I've kinda wondered this myself since I can't really see any rhyme or reason to the stock ones failing except that maybe underhood temperature's heat the fluid to a point where it either becomes thin enough to leak or expands enough to damage the seal.
I've assumed that the temperature could get as high as 200F near the motor mount. Hopefully (for our plastic-filled engine compartments), that's a guess on the high side. The charge cooler does vomit really hot air all through the engine compartment, and so does the radiator.
I'm glad this mount is out. I just found my sister's engine mount has failed, so she will probably purchase one. For those who have replaced the mount themselves, do you have any tips for the job that might not be obvious from reading the Bentley manual, say? Thanks.
I had to learn what a Reverse Torx size 12 is while laying under my car with everything else already off, make sure you have one on hand or that you can convince the local store to deliver.
Yeah - what Ken said ^ Been there, done that. Otherwise, it's pretty straightforward. That reverse torx (aka "star socket") bolt may be REALLY tight and/or corroded, also... But as long as you have a floor jack to put under the engine, and the right sockets and extensions, it's easy.
Bolt corrosion I also found that long bolt to have some corrosion on the smoth part of the shaft. If you find any corrosion optimally you should just change the bolt, but in a pinch you could just clean it up and lube it or seal it with an etch primer. etc and reuse like I did.

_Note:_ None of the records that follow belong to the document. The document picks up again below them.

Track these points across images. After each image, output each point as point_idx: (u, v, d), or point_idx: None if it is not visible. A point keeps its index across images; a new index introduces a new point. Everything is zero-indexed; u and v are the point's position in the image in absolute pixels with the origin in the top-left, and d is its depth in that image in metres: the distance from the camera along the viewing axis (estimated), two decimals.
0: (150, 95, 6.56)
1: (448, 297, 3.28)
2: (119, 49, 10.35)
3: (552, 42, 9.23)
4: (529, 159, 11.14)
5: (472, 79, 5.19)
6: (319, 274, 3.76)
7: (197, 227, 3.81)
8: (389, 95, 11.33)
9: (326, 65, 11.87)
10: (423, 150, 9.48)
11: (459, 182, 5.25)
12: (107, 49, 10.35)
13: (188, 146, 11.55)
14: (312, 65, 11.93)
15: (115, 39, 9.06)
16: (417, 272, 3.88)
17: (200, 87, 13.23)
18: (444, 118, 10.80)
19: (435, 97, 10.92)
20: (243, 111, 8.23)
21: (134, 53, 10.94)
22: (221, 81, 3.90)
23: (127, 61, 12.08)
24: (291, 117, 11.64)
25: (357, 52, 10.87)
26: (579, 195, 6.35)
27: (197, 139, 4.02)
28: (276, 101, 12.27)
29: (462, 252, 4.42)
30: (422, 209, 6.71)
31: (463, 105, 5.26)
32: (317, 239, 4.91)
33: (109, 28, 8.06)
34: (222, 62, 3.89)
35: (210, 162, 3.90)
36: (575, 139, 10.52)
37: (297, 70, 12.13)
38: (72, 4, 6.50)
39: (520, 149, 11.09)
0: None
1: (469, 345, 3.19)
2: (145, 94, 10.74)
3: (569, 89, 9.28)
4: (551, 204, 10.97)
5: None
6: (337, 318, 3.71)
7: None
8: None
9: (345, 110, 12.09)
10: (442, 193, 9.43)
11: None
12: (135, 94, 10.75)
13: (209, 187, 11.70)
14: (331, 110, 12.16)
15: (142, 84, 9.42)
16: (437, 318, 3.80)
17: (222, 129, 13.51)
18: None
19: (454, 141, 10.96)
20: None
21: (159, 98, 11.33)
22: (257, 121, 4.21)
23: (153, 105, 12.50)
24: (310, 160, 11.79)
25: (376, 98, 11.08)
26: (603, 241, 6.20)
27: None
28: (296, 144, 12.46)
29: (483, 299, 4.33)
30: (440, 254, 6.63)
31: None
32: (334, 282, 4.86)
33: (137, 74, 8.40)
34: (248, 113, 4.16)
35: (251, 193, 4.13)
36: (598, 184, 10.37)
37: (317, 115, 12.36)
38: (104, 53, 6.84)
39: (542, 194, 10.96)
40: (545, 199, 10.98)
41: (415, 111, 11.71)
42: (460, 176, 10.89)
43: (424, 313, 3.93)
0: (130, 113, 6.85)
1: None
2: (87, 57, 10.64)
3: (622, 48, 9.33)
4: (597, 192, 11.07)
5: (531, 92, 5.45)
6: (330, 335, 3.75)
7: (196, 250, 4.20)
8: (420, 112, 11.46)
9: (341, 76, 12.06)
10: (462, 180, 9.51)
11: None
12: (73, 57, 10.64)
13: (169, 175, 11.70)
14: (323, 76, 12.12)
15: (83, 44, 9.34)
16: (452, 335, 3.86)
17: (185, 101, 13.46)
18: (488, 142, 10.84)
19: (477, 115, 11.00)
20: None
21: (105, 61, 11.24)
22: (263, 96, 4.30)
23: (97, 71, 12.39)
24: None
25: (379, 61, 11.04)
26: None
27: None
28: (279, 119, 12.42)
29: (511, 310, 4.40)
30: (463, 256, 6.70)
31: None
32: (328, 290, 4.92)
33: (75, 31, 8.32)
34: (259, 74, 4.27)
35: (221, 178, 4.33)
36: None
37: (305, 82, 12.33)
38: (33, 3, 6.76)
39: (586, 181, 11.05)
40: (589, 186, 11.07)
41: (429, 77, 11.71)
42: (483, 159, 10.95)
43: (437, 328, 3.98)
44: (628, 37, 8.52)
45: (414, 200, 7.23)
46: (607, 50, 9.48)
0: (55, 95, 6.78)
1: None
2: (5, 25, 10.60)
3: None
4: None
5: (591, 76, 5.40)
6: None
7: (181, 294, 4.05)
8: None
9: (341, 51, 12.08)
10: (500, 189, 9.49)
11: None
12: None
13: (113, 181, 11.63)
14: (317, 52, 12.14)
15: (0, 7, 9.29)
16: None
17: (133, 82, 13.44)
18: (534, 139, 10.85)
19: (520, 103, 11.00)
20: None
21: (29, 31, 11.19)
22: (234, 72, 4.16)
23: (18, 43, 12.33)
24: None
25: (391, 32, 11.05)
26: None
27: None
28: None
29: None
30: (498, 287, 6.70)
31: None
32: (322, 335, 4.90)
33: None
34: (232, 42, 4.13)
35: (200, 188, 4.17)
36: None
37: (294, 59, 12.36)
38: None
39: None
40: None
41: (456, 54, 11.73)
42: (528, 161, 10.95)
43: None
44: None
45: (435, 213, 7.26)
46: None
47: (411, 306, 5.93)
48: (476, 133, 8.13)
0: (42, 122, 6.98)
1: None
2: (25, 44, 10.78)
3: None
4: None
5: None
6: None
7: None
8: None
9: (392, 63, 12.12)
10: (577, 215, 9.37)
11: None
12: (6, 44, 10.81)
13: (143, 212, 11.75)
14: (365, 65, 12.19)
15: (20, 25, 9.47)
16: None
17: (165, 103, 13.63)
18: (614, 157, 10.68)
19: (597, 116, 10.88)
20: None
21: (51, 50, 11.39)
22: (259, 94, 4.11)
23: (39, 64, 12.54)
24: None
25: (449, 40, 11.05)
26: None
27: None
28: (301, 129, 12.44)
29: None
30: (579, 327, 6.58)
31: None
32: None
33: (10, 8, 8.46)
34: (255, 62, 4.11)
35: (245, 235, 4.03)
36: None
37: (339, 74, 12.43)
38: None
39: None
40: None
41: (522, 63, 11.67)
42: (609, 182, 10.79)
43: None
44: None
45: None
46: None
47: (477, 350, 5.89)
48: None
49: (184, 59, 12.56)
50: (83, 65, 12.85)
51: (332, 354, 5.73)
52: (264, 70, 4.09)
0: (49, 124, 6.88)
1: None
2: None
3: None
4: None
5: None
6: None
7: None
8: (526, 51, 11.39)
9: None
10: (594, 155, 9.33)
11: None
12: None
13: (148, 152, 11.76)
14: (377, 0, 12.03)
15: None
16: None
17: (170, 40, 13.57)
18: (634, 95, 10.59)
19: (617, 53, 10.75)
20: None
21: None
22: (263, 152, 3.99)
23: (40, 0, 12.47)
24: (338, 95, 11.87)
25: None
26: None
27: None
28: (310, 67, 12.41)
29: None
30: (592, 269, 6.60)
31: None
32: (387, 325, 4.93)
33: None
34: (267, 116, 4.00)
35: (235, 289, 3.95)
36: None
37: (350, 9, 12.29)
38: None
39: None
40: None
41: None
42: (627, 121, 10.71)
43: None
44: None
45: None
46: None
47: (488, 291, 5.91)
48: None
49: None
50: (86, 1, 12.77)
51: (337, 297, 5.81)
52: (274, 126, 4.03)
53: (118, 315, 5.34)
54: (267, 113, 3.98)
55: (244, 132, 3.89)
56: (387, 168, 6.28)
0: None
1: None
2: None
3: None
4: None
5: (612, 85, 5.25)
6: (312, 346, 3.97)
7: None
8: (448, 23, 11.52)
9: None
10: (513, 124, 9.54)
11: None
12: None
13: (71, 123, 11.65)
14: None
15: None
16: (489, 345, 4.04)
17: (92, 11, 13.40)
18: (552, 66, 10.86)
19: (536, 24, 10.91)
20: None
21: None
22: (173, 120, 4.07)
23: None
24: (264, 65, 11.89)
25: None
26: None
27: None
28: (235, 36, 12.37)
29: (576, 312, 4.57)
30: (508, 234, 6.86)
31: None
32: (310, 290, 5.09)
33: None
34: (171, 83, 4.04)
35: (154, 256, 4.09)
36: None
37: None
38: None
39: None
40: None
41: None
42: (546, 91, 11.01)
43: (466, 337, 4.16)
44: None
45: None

The bolt in question is a single use, torque-to-yield bolt. Use a new bolt for the install; tighten to 41 ft-lb and a torque angle of 90 degrees. Drive the front up on ramps, remove the hydraulic damper top nut, raise the engine enough to relieve pressure on the damper, remove the bracket from the block, remove the E12 bolt, and remove the pitch bolt from the body. A how-to for the early model [ame=http://www.lonestarminiclub.com/forums/showthread.php?t=526]Engine Suspension Replacement - Lone Star Mini Club Forums[/ame] some of the photos are similar to the later model procedure.
Units are in production... Finally. We expect to receive the first shipment at the end of next week. We'll hold on to them for a few days for final curing (which takes 5-6 days for what we spec'd), but should start shipping a week from Monday. With Dr. Mike's design, the engine damper kits we sell are no longer necessary - guess we'll kill that business! Oh well - no more oil puke to clean up and no more replacing a crappy mount with another crappy mount!
Anxiously awaiting for the new mount from you guys and RMW's new crank pulley. My engine rebuild should be about complete.
Gonna miss that one. I'll be in San Diego for a couple of weeks and although I'll be missing my MINI I won't miss the heat. July DEs here can be brutal :crazy:
I am pleased to report that I was able to snag one of these mounts at our recent DIY day here in Dallas, and it really looks like TSW has nailed the design. Now can anyone tell me how I can clean up the old nasty hydraulic gunk that my former mount excreted into my engine bay!